I am trying to run a basic regression model in R. Previously, I always used the lm()
function without any issues. However, my data frame is now too large for this function and my computer. After running the lm()
function for 30 minutes on my dataset without seeing any progress, I stopped the function and it crashed RStudio. The computer I am using has 24GB RAM.
My regression model is:
lm(y~var1+var2+var3+var4, data = df)
The data I am trying to run the lm() function on is:
n=100000
, with 4 independent variables (one numeric
, three factor
) and normally distributed.
I found out that using the glm4()
function (from the MatrixModels package) is a lot faster and does not crash R in my case. However, this function does not produce a summary table when calling it:
library(MatrixModels)
fit <- glm4(y~var1+var2+var3+var4, data = df, sparse = TRUE, family = gaussian)
summary(fit)
Length Class Mode
1 glpModel S4
Only calling coefficients using head(coef(fit))
does work, however, I would prefer a full summary table.
head(coef(fit))
I also saw this topic:
Is there a faster lm function, in which the functions lm.fit()
and .lm.fit()
are discussed, though the syntax and input (matrix) in these functions is different from the other functions. The function speedglm
from the speedglm
package returns an error in my case.
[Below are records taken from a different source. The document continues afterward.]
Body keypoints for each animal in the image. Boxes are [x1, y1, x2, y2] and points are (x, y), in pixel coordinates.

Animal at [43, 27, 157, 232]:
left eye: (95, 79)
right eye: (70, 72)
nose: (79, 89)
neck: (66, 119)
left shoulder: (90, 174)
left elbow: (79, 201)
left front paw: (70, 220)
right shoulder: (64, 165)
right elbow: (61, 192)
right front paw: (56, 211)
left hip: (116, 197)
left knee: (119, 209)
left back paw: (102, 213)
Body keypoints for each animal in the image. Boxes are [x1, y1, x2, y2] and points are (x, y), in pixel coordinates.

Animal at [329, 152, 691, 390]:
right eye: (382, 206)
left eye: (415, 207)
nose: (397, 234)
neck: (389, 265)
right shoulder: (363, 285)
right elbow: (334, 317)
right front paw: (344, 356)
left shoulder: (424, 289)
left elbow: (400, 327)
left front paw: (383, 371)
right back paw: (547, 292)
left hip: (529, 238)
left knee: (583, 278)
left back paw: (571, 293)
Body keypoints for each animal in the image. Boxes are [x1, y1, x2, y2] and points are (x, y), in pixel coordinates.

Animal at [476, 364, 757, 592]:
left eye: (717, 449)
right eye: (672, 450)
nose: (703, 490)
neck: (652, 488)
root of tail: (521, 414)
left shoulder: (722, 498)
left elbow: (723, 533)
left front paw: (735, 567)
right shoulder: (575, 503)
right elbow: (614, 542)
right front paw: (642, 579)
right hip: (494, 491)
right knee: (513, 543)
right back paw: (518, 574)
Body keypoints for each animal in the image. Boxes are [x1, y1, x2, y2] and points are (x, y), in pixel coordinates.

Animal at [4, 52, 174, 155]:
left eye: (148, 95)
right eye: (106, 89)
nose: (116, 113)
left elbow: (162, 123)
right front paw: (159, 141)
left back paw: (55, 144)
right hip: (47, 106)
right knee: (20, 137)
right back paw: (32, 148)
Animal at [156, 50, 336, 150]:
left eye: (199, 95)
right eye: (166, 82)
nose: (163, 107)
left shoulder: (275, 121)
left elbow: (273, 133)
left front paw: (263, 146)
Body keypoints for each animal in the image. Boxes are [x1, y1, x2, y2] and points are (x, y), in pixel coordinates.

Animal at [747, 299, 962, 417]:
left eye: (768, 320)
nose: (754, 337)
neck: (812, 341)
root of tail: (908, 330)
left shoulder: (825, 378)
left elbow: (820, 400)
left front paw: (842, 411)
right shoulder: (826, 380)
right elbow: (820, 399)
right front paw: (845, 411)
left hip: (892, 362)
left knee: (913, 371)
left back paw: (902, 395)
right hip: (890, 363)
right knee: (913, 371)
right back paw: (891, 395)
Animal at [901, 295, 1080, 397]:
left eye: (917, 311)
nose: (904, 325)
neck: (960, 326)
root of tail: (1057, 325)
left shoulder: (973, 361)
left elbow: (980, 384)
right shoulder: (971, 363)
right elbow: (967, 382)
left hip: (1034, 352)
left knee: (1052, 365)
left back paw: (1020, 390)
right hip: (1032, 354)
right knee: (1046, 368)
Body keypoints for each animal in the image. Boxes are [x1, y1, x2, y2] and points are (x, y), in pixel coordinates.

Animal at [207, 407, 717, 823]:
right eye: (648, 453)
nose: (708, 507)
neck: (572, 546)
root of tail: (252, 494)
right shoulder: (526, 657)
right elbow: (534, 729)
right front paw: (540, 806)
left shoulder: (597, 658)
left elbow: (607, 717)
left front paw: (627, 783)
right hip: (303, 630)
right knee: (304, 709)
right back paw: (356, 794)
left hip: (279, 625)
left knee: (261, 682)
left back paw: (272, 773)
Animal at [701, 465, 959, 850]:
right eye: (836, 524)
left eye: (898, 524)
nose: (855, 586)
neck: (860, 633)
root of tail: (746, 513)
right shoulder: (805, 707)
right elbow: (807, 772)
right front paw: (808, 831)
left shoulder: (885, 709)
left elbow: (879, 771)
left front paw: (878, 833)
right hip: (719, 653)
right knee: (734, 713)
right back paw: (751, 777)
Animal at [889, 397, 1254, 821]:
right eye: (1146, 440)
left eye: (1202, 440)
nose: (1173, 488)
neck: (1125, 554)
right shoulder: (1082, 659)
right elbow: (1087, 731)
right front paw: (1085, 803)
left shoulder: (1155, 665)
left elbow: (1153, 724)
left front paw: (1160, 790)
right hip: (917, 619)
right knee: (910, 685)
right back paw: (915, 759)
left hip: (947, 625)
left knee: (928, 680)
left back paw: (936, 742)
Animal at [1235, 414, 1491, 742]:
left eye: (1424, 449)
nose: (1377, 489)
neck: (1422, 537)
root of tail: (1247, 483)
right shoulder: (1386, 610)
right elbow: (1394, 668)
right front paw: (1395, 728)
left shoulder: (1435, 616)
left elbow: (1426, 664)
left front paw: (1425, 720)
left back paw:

Most topics on alternatives of the lm()
and glm()
function are also outdated.
What is the best way to run an lm()
on a large dataset currently?
Apparently, it should not be a problem to run a regression on a dataset of ~100,000 observations.
After receiving helpful comments on the main post, I found that one of the independent variables used in the input of the regression was coded as a character, by using the following command to find the data type of every column in the dataframe (df):
str(df)
$ var1 : chr "x1" "x2" "x1" "x1"
$ var2 : Factor w/ 2 levels "factor1" "factor2": 1 1 1 0
$ var3 : Factor w/ 2 levels "factorx" "factory": 0 1 1 0
$ var4 : num 1 8 3 2
Changing var1 to a factor variable:
df$var1 <- as.factor(df$var1)
After changing var1 to a factor variable, the regression indeed runs within a few seconds.